### Directives
1. According to the passage about the PUCN past cost rule, on what date has the PUCN scheduled a hearing on the proposed rule?
2. Translate this sentence from the passage about the PUCN past cost rule into Spanish: "The PUCN has scheduled a hearing on November 8, 1999, on the proposed past cost rule."
3. Carry on the passage about the PUCN past cost rule from its final sentence.
-- START OF Given passage --
On April 8, 1999, the PUCN issued a revised proposed rule that
specifies the information a utility must include in its request for recovery of
past costs. The final rule is expected to include the date for the submission of
filings to recover past costs, which will likely be 45 days after the order from
the compliance plan filing is issued.
On June 1, 1999, the PUCN began and suspended the hearing on the
proposed past cost rule. Due to the passage of SB 438, the PUCN determined that
this rule and other regulations should be evaluated to investigate the impact of
SB 438 has on this and other pending and adopted regulations. The PUCN has
scheduled a hearing on November 8, 1999, on the proposed past cost rule. The
Company has not completed an estimate of its past costs, since such a
calculation is dependent on a variety of issues related to restructuring which
are not resolved at this time. These rules are expected to be completed and any
required past cost filing will be made late in 1999 or early 2000.
-- END OF Given passage --
-- START OF Dataset content --
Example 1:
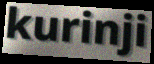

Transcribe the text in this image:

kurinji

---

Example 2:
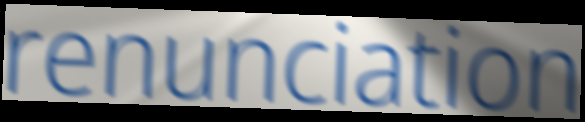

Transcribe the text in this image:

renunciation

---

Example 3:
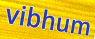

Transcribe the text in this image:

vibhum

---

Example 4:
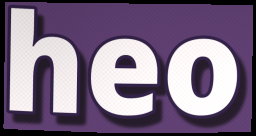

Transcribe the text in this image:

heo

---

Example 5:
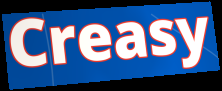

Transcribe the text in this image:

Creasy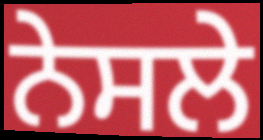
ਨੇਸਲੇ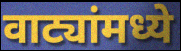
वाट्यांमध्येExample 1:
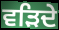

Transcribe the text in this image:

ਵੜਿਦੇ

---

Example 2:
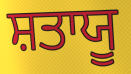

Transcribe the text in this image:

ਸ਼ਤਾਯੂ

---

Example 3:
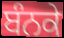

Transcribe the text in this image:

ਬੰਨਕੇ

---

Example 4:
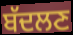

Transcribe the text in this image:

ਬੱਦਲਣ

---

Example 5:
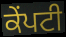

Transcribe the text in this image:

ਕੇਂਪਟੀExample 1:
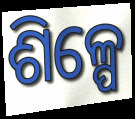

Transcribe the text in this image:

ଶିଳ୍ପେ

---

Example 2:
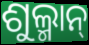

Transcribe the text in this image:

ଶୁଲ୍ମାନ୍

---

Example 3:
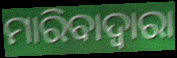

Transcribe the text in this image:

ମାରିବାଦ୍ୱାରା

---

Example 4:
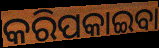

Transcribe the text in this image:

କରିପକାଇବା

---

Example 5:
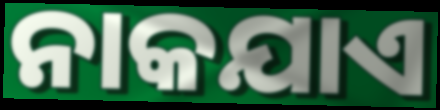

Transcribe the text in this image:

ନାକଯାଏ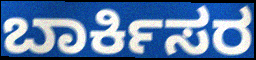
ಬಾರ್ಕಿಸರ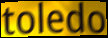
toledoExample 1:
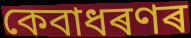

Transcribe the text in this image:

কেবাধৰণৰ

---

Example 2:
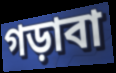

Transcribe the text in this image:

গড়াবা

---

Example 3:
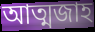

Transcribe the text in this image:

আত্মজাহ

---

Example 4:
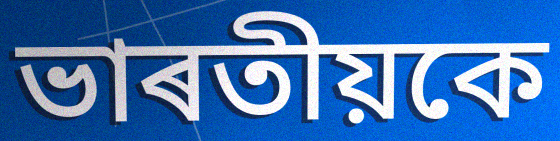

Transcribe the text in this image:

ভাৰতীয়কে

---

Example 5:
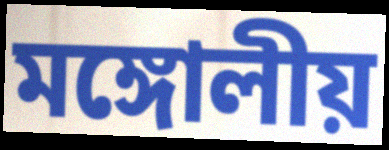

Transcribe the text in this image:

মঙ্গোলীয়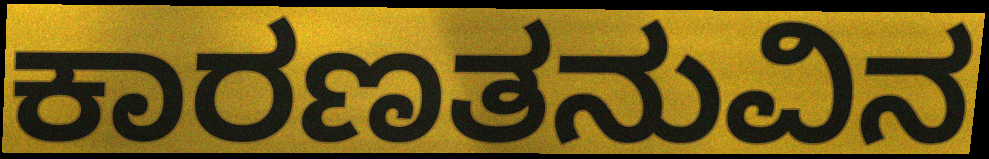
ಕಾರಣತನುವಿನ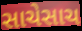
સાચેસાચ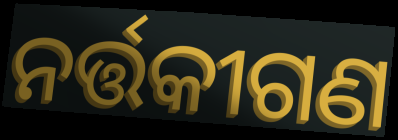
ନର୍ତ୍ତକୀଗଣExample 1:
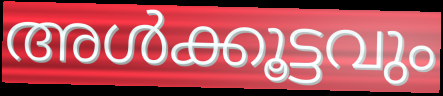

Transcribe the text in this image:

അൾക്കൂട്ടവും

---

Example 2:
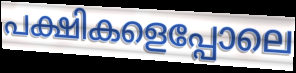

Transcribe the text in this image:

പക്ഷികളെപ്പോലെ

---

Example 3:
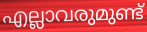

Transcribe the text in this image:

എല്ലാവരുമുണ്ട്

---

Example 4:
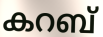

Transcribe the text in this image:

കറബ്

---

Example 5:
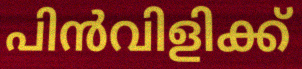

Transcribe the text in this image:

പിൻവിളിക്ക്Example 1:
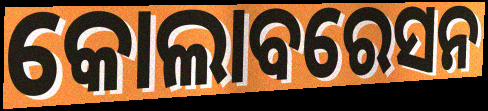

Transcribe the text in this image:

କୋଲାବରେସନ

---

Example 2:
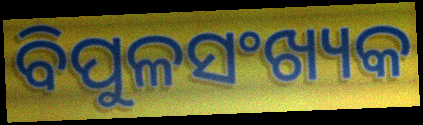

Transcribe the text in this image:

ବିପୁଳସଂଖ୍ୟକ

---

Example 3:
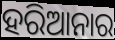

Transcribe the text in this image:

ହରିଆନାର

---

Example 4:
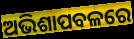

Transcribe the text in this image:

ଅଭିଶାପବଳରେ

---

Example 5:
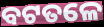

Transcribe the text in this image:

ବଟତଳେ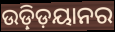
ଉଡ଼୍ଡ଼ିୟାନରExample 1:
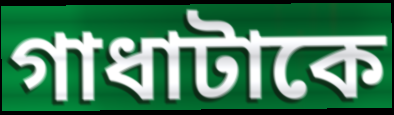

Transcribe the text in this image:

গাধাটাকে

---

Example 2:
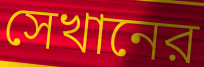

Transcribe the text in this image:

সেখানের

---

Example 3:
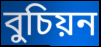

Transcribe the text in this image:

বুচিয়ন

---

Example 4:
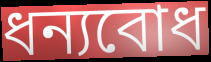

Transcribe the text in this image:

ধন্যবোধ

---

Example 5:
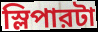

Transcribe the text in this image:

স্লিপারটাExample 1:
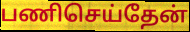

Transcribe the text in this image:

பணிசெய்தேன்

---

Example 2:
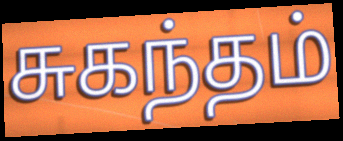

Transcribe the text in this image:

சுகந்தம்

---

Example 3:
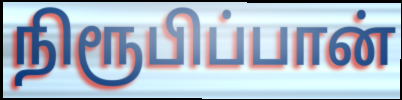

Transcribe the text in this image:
-- END OF Dataset content --
### The replies
1. November 8, 1999.

2. La PUCN ha programado una audiencia para el 8 de noviembre de 1999 sobre la norma propuesta de costos pasados.

3.
Provider of Last Resort
The provider of last resort (PLR) will provide electric service to
customers who do not select an electricity provider and to customers who are not
able to obtain service from an alternative seller after the date competition
begins. On March 16, 1999 the PUCN issued a revised proposed rule for PLR. A
hearing was held April 26, 1999. A new procedural final order was issued
regarding those matters.
The PUCN proposed PLR format requires the PLR functions to be performed
by a regulated affiliate of the Company and not by the electric distribution
utility. The business activities of the PLR affiliate must be limited to the PLR
function. The Company and Nevada Power filed joint comments which outlined
concerns that the PUCN proposed PLR format would not be financially viable. The
PUCN issued Procedural Order 11 to request comments on the financial viability
of the PUCN proposed PLR format.
17
<PAGE>
SB 438 specifically provides for the electric distribution utility to
provide PLR services until July 1, 2001. The PUCN has scheduled a workshop on
November 8, 1999 on a new proposed rule for the PLR.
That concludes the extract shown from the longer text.